• **EXERCISE INPUTS**
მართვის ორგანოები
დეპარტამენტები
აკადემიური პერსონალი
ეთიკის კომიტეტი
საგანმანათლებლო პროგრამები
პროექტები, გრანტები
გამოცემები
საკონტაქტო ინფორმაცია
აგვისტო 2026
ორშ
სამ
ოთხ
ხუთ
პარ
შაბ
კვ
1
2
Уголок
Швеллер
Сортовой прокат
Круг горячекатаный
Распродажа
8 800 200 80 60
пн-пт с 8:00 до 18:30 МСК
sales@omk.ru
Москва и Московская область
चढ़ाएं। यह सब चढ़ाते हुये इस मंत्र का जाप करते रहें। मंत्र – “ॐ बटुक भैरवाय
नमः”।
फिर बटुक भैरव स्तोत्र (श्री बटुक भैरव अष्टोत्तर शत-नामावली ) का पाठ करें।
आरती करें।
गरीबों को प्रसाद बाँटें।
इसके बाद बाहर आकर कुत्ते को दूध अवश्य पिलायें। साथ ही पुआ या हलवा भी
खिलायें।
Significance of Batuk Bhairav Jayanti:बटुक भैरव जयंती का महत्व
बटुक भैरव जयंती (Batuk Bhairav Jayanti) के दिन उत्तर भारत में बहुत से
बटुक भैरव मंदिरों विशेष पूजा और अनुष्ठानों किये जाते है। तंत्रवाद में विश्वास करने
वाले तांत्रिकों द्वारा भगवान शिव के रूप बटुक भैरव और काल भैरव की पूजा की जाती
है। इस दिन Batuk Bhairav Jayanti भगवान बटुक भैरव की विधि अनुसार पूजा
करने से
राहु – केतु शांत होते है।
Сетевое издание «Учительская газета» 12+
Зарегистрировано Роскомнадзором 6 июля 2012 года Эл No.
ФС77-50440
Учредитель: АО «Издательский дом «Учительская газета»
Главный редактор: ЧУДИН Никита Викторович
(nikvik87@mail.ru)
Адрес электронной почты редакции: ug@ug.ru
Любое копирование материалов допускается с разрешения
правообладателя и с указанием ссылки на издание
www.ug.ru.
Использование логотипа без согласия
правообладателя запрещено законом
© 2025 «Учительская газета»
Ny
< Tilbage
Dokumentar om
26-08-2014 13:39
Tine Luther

• **EXERCISE DETAILS**
The answer must reproduce all of the entries exactly.

• **RESPONSE AREA**
მართვის ორგანოები
დეპარტამენტები
აკადემიური პერსონალი
ეთიკის კომიტეტი
საგანმანათლებლო პროგრამები
პროექტები, გრანტები
გამოცემები
საკონტაქტო ინფორმაცია
აგვისტო 2026
ორშ
სამ
ოთხ
ხუთ
პარ
შაბ
კვ
1
2
Уголок
Швеллер
Сортовой прокат
Круг горячекатаный
Распродажа
8 800 200 80 60
пн-пт с 8:00 до 18:30 МСК
sales@omk.ru
Москва и Московская область
चढ़ाएं। यह सब चढ़ाते हुये इस मंत्र का जाप करते रहें। मंत्र – “ॐ बटुक भैरवाय
नमः”।
फिर बटुक भैरव स्तोत्र (श्री बटुक भैरव अष्टोत्तर शत-नामावली ) का पाठ करें।
आरती करें।
गरीबों को प्रसाद बाँटें।
इसके बाद बाहर आकर कुत्ते को दूध अवश्य पिलायें। साथ ही पुआ या हलवा भी
खिलायें।
Significance of Batuk Bhairav Jayanti:बटुक भैरव जयंती का महत्व
बटुक भैरव जयंती (Batuk Bhairav Jayanti) के दिन उत्तर भारत में बहुत से
बटुक भैरव मंदिरों विशेष पूजा और अनुष्ठानों किये जाते है। तंत्रवाद में विश्वास करने
वाले तांत्रिकों द्वारा भगवान शिव के रूप बटुक भैरव और काल भैरव की पूजा की जाती
है। इस दिन Batuk Bhairav Jayanti भगवान बटुक भैरव की विधि अनुसार पूजा
करने से
राहु – केतु शांत होते है।
Сетевое издание «Учительская газета» 12+
Зарегистрировано Роскомнадзором 6 июля 2012 года Эл No.
ФС77-50440
Учредитель: АО «Издательский дом «Учительская газета»
Главный редактор: ЧУДИН Никита Викторович
(nikvik87@mail.ru)
Адрес электронной почты редакции: ug@ug.ru
Любое копирование материалов допускается с разрешения
правообладателя и с указанием ссылки на издание
www.ug.ru.
Использование логотипа без согласия
правообладателя запрещено законом
© 2025 «Учительская газета»
Ny
< Tilbage
Dokumentar om
26-08-2014 13:39
Tine Luther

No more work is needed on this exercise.